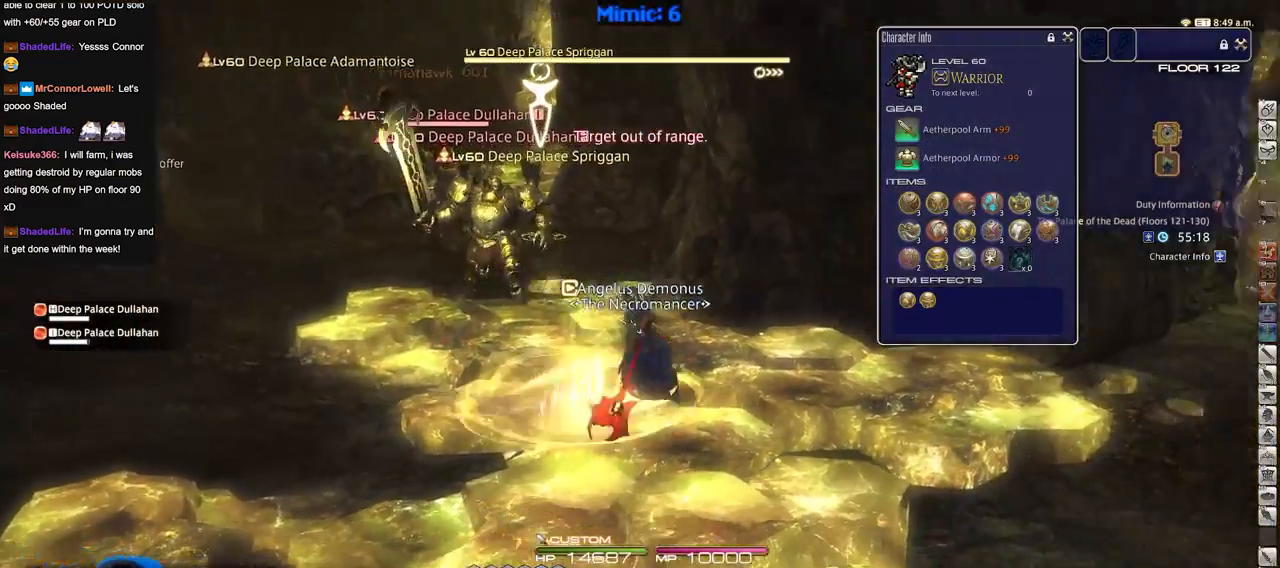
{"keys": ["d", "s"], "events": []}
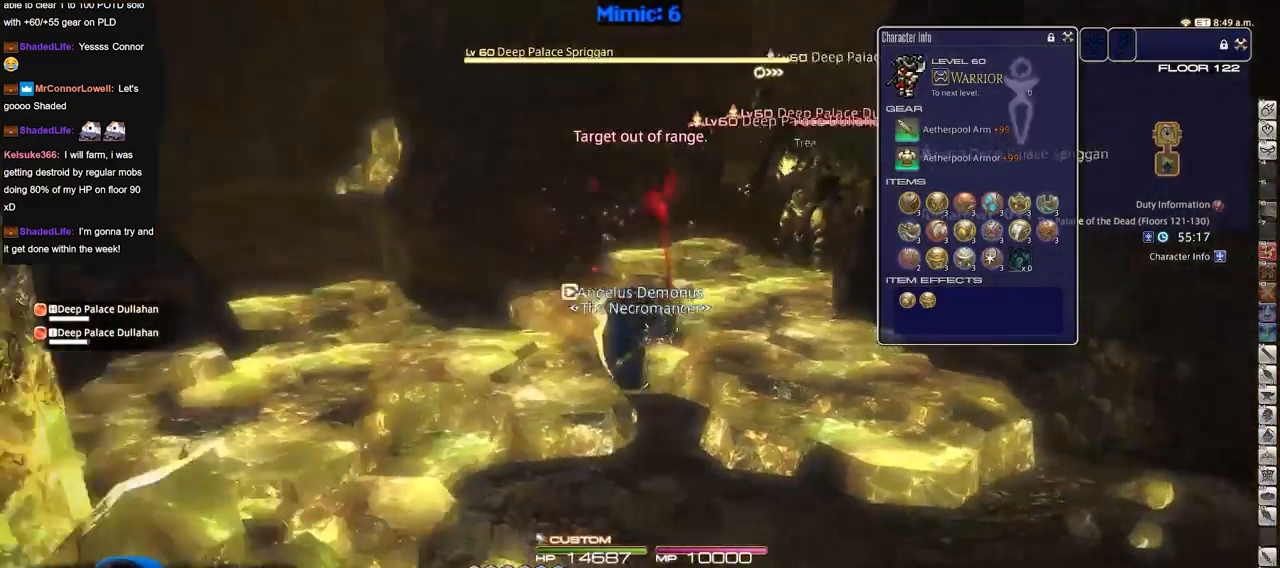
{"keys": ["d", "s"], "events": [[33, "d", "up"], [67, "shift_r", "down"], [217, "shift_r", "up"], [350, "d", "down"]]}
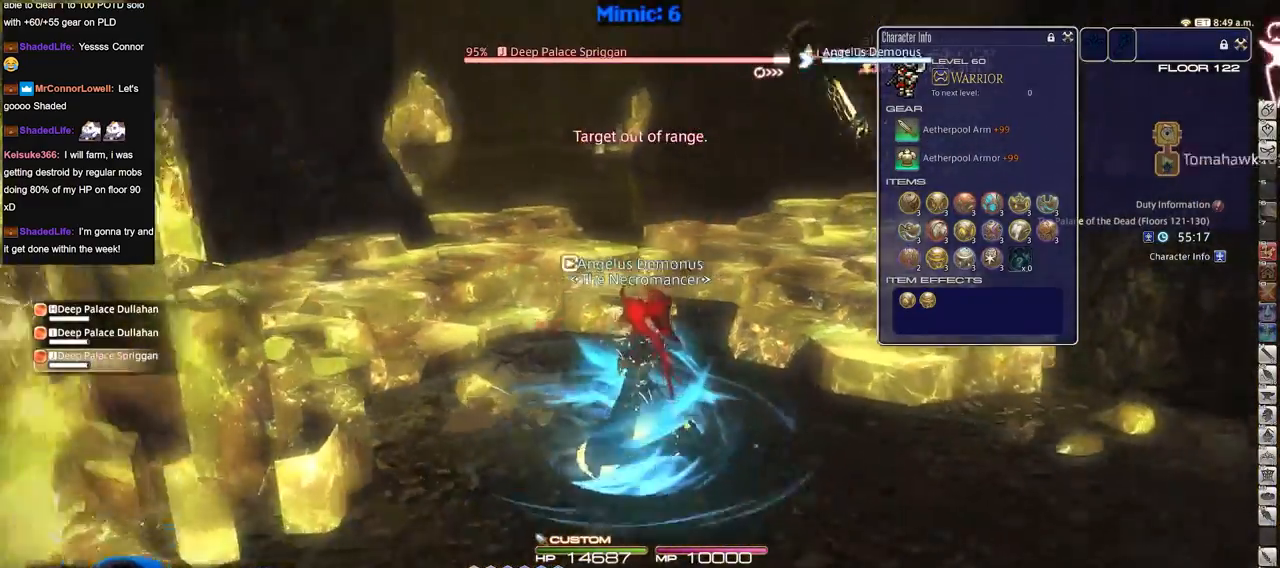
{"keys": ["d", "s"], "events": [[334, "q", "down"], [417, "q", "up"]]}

__________________________________________________

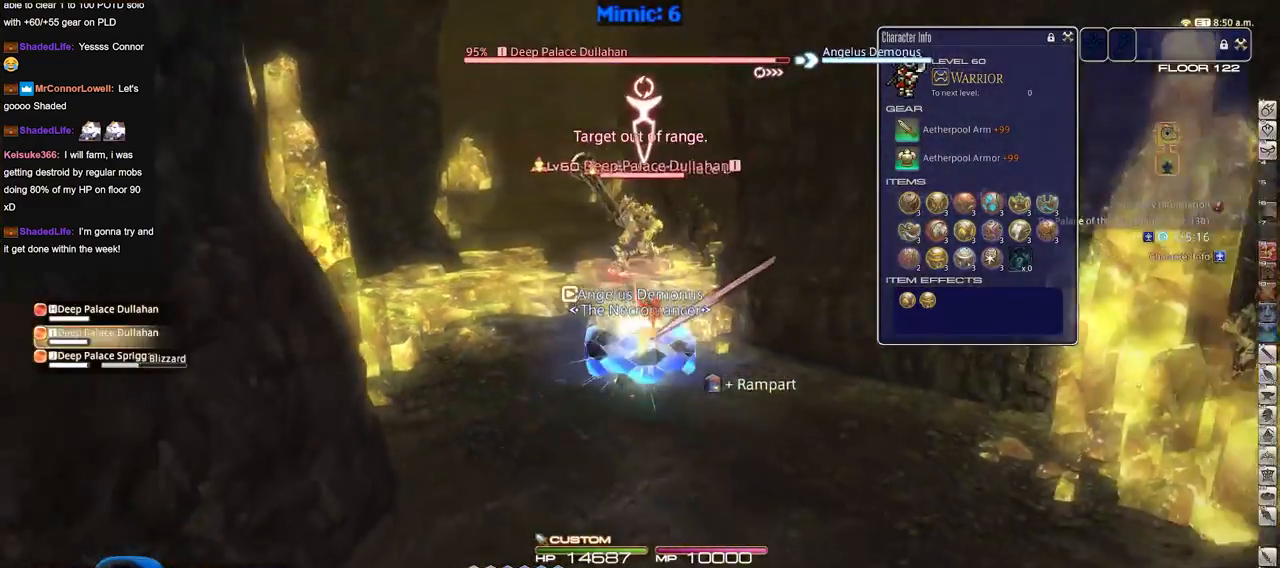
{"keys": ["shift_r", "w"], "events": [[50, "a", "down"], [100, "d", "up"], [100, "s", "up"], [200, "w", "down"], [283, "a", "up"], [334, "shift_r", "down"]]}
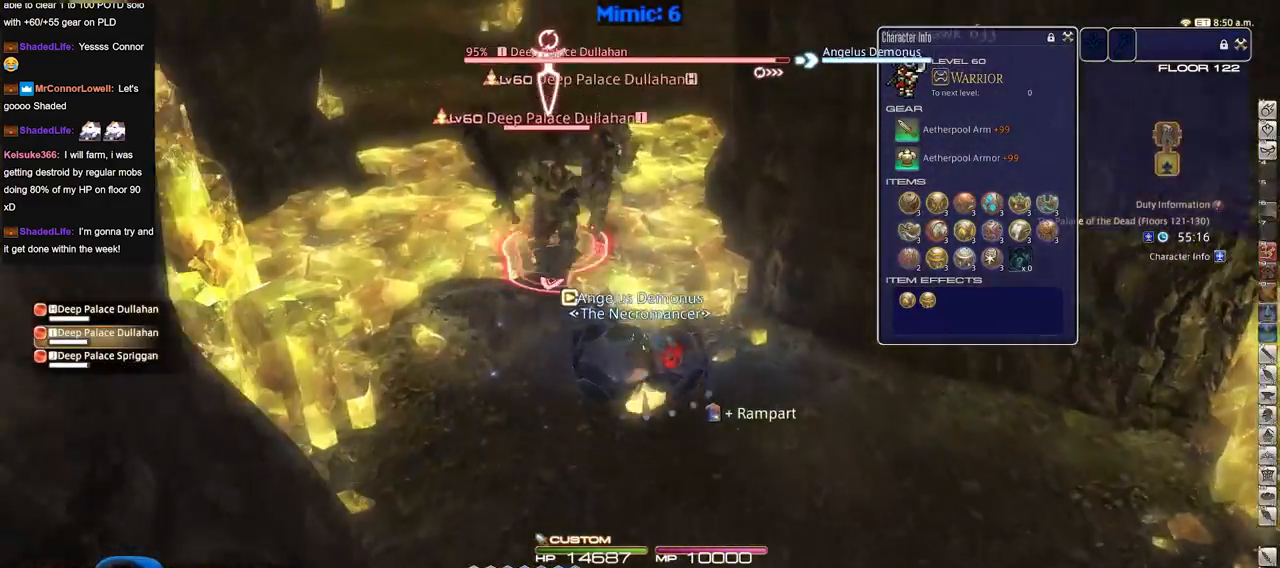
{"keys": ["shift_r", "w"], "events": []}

__________________________________________________

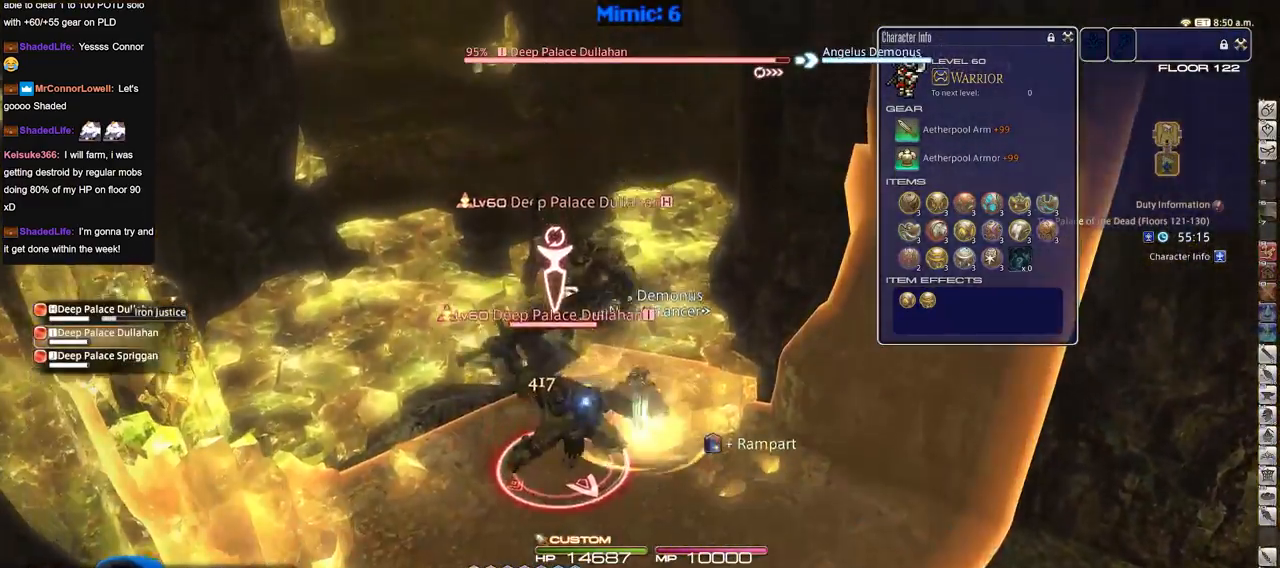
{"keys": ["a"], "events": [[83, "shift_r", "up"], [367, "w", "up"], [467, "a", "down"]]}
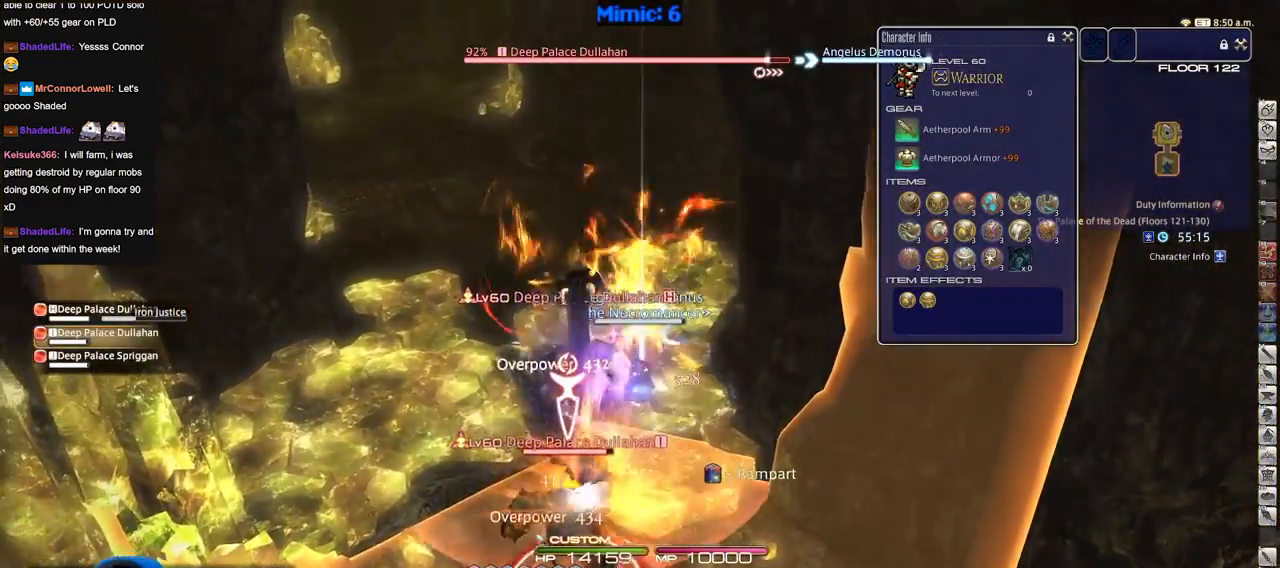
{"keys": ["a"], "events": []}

__________________________________________________

- EXERCISE INSTRUCTIONS: Every line that contains the string "down" should be returned from the data.

- RESPONSE FOR THIS EXERCISE:
{"keys": ["d", "s"], "events": [[33, "d", "up"], [67, "shift_r", "down"], [217, "shift_r", "up"], [350, "d", "down"]]}
{"keys": ["d", "s"], "events": [[334, "q", "down"], [417, "q", "up"]]}
{"keys": ["shift_r", "w"], "events": [[50, "a", "down"], [100, "d", "up"], [100, "s", "up"], [200, "w", "down"], [283, "a", "up"], [334, "shift_r", "down"]]}
{"keys": ["a"], "events": [[83, "shift_r", "up"], [367, "w", "up"], [467, "a", "down"]]}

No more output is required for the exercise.